Bruiser has bucked off five consecutive riders since being ridden by Derek Kolbaba for 92 points in Oklahoma City.

D&H Cattle Company went nine years without winning a PBR World Champion Bull title before Long John won the crown in 2015.

They had last won it in 2006 with Mossy Oak Mudslinger.

“It had been a long time, and we really had some really good bulls, but we never had the really good one that was able to,” Page said. “We finally did. It has been real, real special.

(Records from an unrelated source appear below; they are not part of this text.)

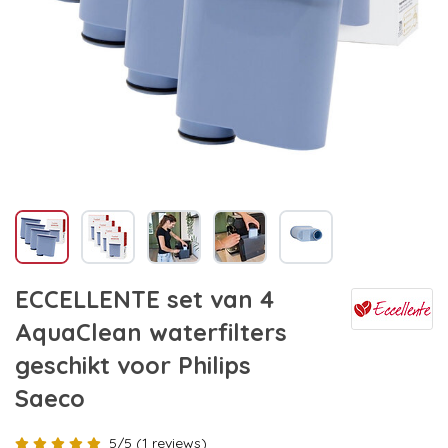
ECCELLENTE set van 4
AquaClean waterfilters
geschikt voor Philips
Saeco
5/5 (1 reviews)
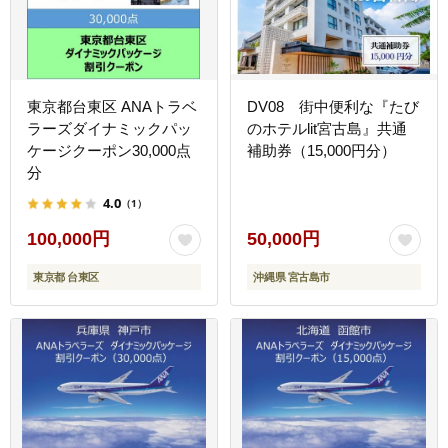
節約_B030-006
東京都台東区 ANAトラベ
DV08 街中便利な『たび
ラーズダイナミックパッ
のホテルlit宮古島』共通
ケージクーポン30,000点
補助券（15,000円分）
分
4.0
（1）
100,000円
50,000円
東京都 台東区
沖縄県 宮古島市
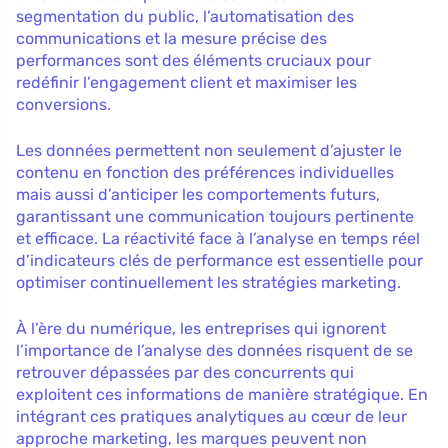
segmentation du public, l’automatisation des
communications et la mesure précise des
performances sont des éléments cruciaux pour
redéfinir l’engagement client et maximiser les
conversions.
Les données permettent non seulement d’ajuster le
contenu en fonction des préférences individuelles
mais aussi d’anticiper les comportements futurs,
garantissant une communication toujours pertinente
et efficace. La réactivité face à l’analyse en temps réel
d’indicateurs clés de performance est essentielle pour
optimiser continuellement les stratégies marketing.
À l’ère du numérique, les entreprises qui ignorent
l’importance de l’analyse des données risquent de se
retrouver dépassées par des concurrents qui
exploitent ces informations de manière stratégique. En
intégrant ces pratiques analytiques au cœur de leur
approche marketing, les marques peuvent non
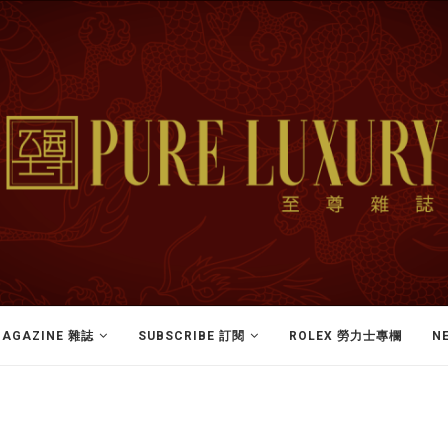
AGAZINE 雜誌
SUBSCRIBE 訂閱
ROLEX 勞力士專欄
N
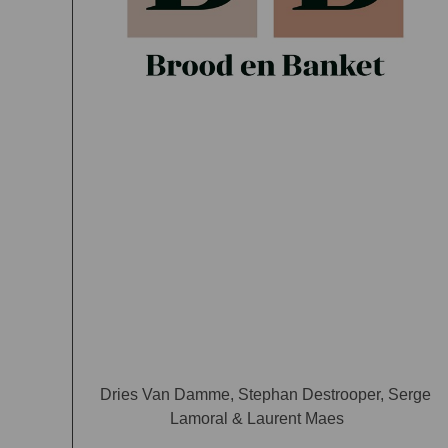
Dries Van Damme, Stephan Destrooper, Serge
Lamoral & Laurent Maes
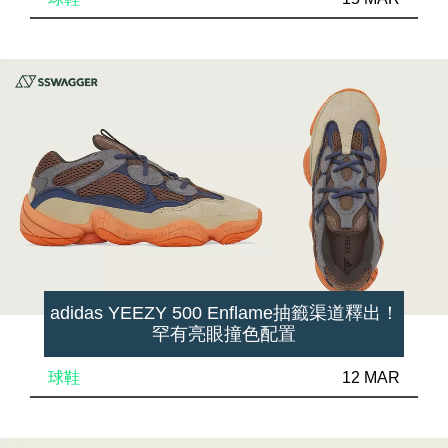
adidas YEEZY 500 Enflame抽籤渠道釋出！
罕有亮眼撞色配置
球鞋
12 MAR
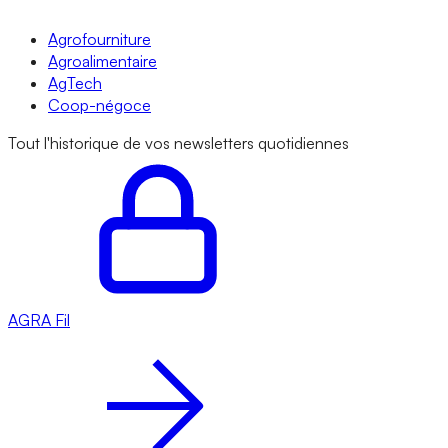
Agrofourniture
Agroalimentaire
AgTech
Coop-négoce
Tout l'historique de vos newsletters quotidiennes
AGRA
Fil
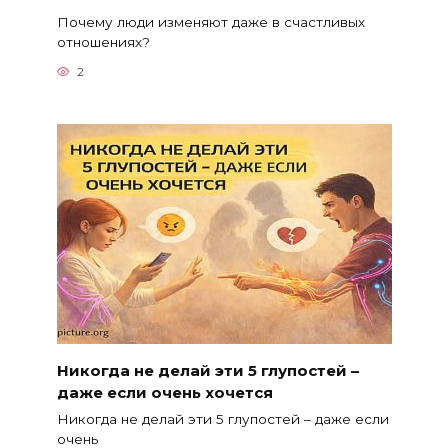
Почему люди изменяют даже в счастливых
отношениях?
2
Никогда не делай эти 5 глупостей –
даже если очень хочется
Никогда не делай эти 5 глупостей – даже если
очень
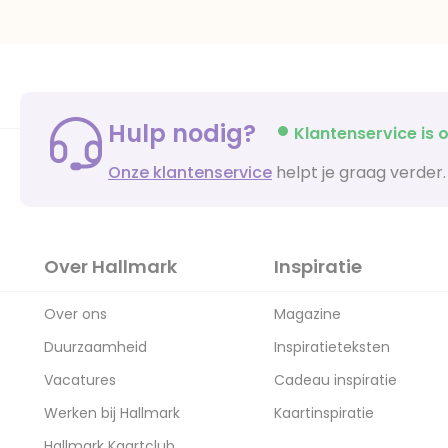
Hulp nodig?
Klantenservice is o
Onze klantenservice
helpt je graag verder.
Over Hallmark
Inspiratie
Over ons
Magazine
Duurzaamheid
Inspiratieteksten
Vacatures
Cadeau inspiratie
Werken bij Hallmark
Kaartinspiratie
Hallmark Kaartclub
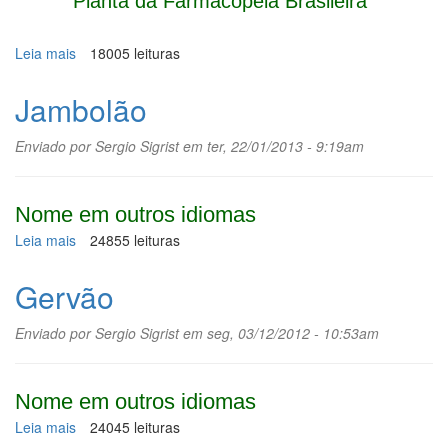
Planta da Farmacopeia Brasileira
Leia mais
sobre
18005 leituras
Macela
Jambolão
Enviado por
Sergio Sigrist
em ter, 22/01/2013 - 9:19am
Nome em outros idiomas
Leia mais
sobre
24855 leituras
Jambolão
Gervão
Enviado por
Sergio Sigrist
em seg, 03/12/2012 - 10:53am
Nome em outros idiomas
Leia mais
sobre
24045 leituras
Gervão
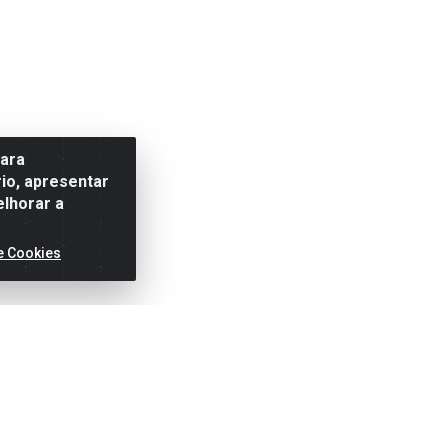
para
io, apresentar
elhorar a
e Cookies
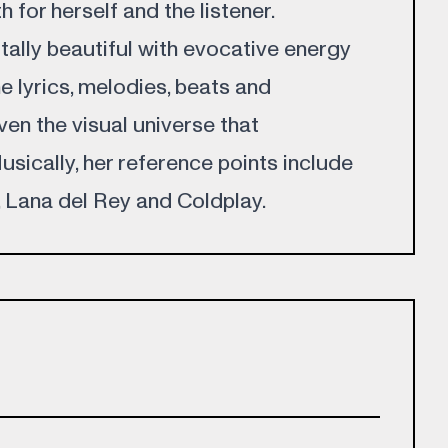
h for herself and the listener.
tally beautiful with evocative energy
e lyrics, melodies, beats and
en the visual universe that
sically, her reference points include
 Lana del Rey and Coldplay.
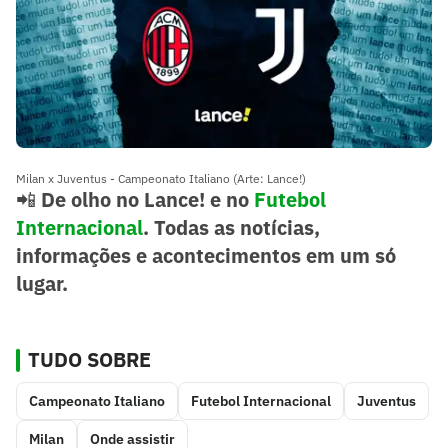
Milan x Juventus - Campeonato Italiano (Arte: Lance!)
📲
De olho no Lance! e no
Futebol
Internacional
. Todas as notícias,
informações e acontecimentos em um só
lugar.
TUDO SOBRE
Campeonato Italiano
Futebol Internacional
Juventus
Milan
Onde assistir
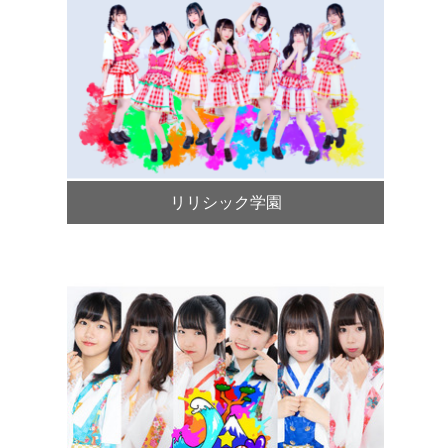
リリシック学園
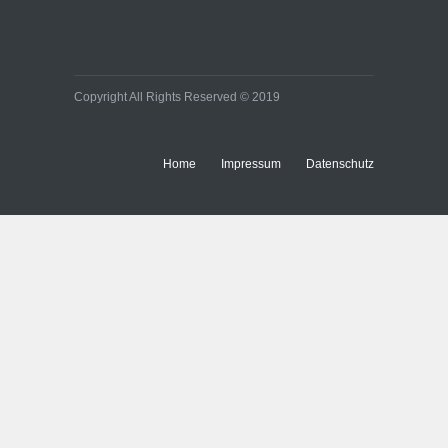
Copyright All Rights Reserved © 2019
Home
Impressum
Datenschutz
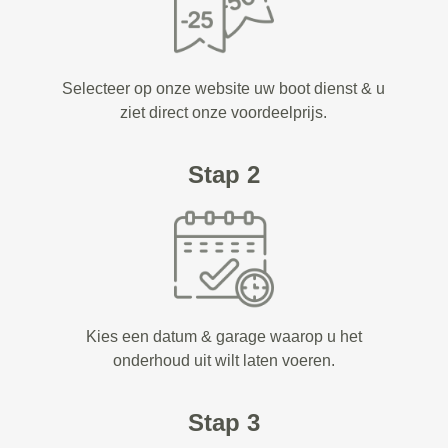
Selecteer op onze website uw boot dienst & u
ziet direct onze voordeelprijs.
Stap 2
Kies een datum & garage waarop u het
onderhoud uit wilt laten voeren.
Stap 3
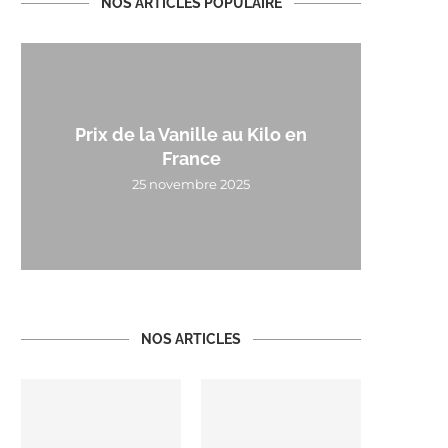
NOS ARTICLES POPULAIRE
Prix de la Vanille au Kilo en
France
25 novembre 2025
NOS ARTICLES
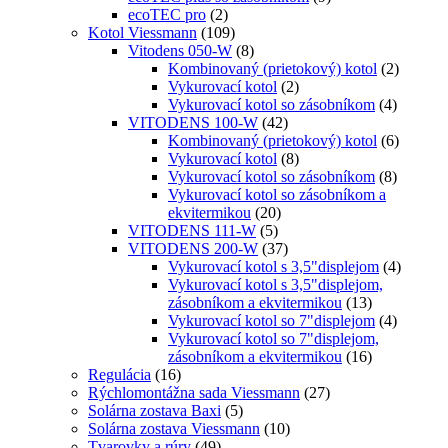
ecoTEC pro
(2)
Kotol Viessmann
(109)
Vitodens 050-W
(8)
Kombinovaný (prietokový) kotol
(2)
Vykurovací kotol
(2)
Vykurovací kotol so zásobníkom
(4)
VITODENS 100-W
(42)
Kombinovaný (prietokový) kotol
(6)
Vykurovací kotol
(8)
Vykurovací kotol so zásobníkom
(8)
Vykurovací kotol so zásobníkom a
ekvitermikou
(20)
VITODENS 111-W
(5)
VITODENS 200-W
(37)
Vykurovací kotol s 3,5"displejom
(4)
Vykurovací kotol s 3,5"displejom,
zásobníkom a ekvitermikou
(13)
Vykurovací kotol so 7"displejom
(4)
Vykurovací kotol so 7"displejom,
zásobníkom a ekvitermikou
(16)
Regulácia
(16)
Rýchlomontážna sada Viessmann
(27)
Solárna zostava Baxi
(5)
Solárna zostava Viessmann
(10)
Tvarovky a rúry
(49)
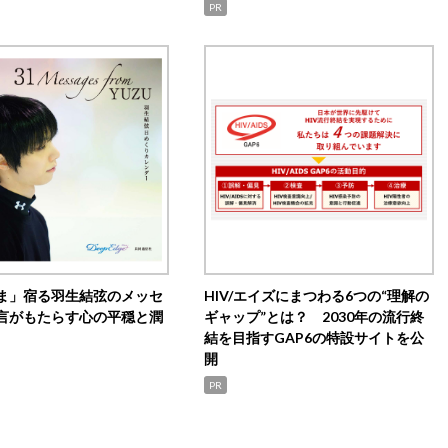
PR
ま」宿る羽生結弦のメッセ
HIV/エイズにまつわる6つの“理解の
言がもたらす心の平穏と潤
ギャップ”とは？ 2030年の流行終
結を目指すGAP6の特設サイトを公
開
PR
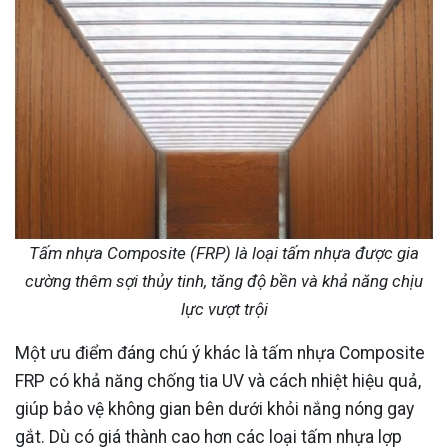
Tấm nhựa Composite (FRP) là loại tấm nhựa được gia
cường thêm sợi thủy tinh, tăng độ bền và khả năng chịu
lực vượt trội
Một ưu điểm đáng chú ý khác là tấm nhựa Composite
FRP có khả năng chống tia UV và cách nhiệt hiệu quả,
giúp bảo vệ không gian bên dưới khỏi nắng nóng gay
gắt. Dù có giá thành cao hơn các loại tấm nhựa lợp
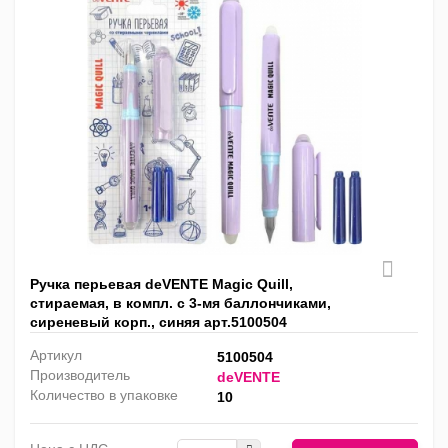
Ручка перьевая deVENTE Magic Quill,
стираемая, в компл. с 3-мя баллончиками,
сиреневый корп., синяя арт.5100504
Артикул
5100504
Производитель
deVENTE
Количество в упаковке
10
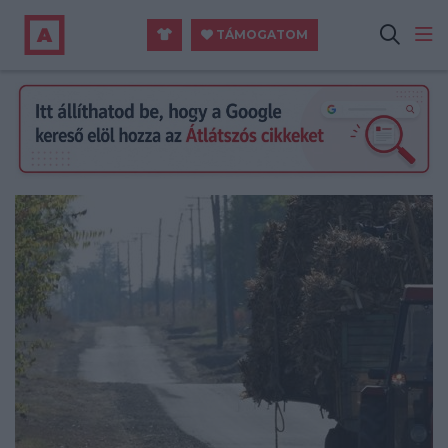
TÁMOGATOM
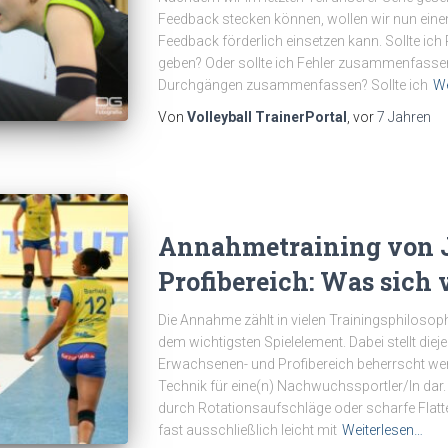
Feedback stecken können, wollen wir nun eine
Feedback förderlich einsetzen kann. Sollte ic
geben? Oder sollte ich Fehler zusammenfasse
Durchgängen zusammenfassen? Sollte ich
We
Von
Volleyball TrainerPortal
, vor
7 Jahren
Annahmetraining von J
Profibereich: Was sich 
Die Annahme zählt in vielen Trainingsphilosoph
dem wichtigsten Spielelement. Dabei stellt die
Erwachsenen- und Profibereich beherrscht we
Technik für eine(n) Nachwuchssportler/In da
durch Rotationsaufschläge oder scharfe Flat
fast ausschließlich leicht mit
Weiterlesen…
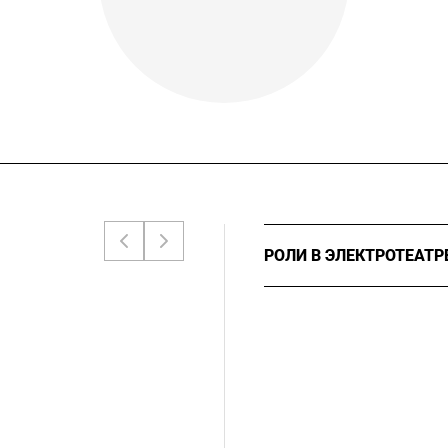
РОЛИ В ЭЛЕКТРОТЕАТР
2019
Ремаркер, «Пино
2019
Ремаркер, «Пино
2018
«Орфические игр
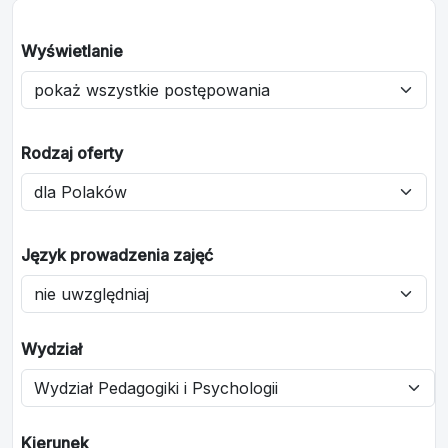
Wyświetlanie
Rodzaj oferty
Język prowadzenia zajęć
Wydział
Kierunek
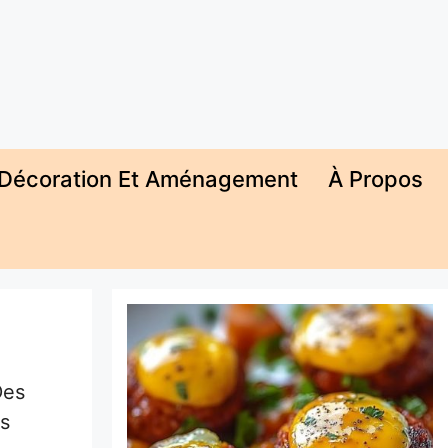
Décoration Et Aménagement
À Propos
Des
es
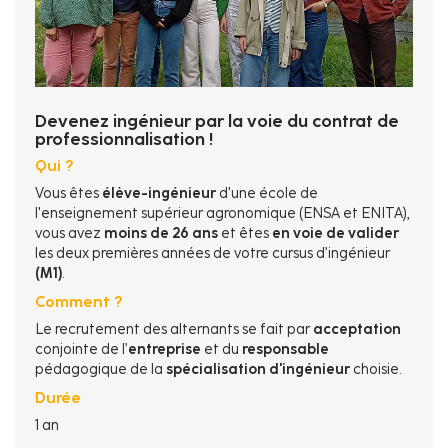
Devenez ingénieur par la voie du contrat de
professionnalisation !
Qui ?
Vous êtes
élève-ingénieur
d'une école de
l'enseignement supérieur agronomique (ENSA et ENITA),
vous avez
moins de 26 ans
et êtes
en voie de valider
les deux premières années de votre cursus d’ingénieur
(M1)
.
Comment ?
Le recrutement des alternants se fait par
acceptation
conjointe de l’
entreprise
et du
responsable
pédagogique de la
spécialisation d'ingénieur
choisie.
Durée
1 an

“I always said we won Stock Contractor of the Year several years, and we worked hard to do that, but Bull of the Year is different. That means you have one bull. Whether it was when they voted and they thought he was the very best or now when they go by the scores.

“Still, he proves to be the best in somebody’s eyes.”

So what was harder? Winning those six Stock Contractor of the Year titles or raising back-to-back World Champion Bulls with his son H.D.?

“If you would have asked me that two years ago, I would have said, ‘Yes,’” Page said. “But now we have won World Champion two years.”

Bruiser may make it three in a row for D&H Cattle Company and become the fourth back-to-back World Champion later on this year at the 2017 Built Ford Tough World Finals in Las Vegas.

“To me, the World Champion is one that gives it all he’s got every single time,” Page said. “He has to be the best, but who knows who the best is.”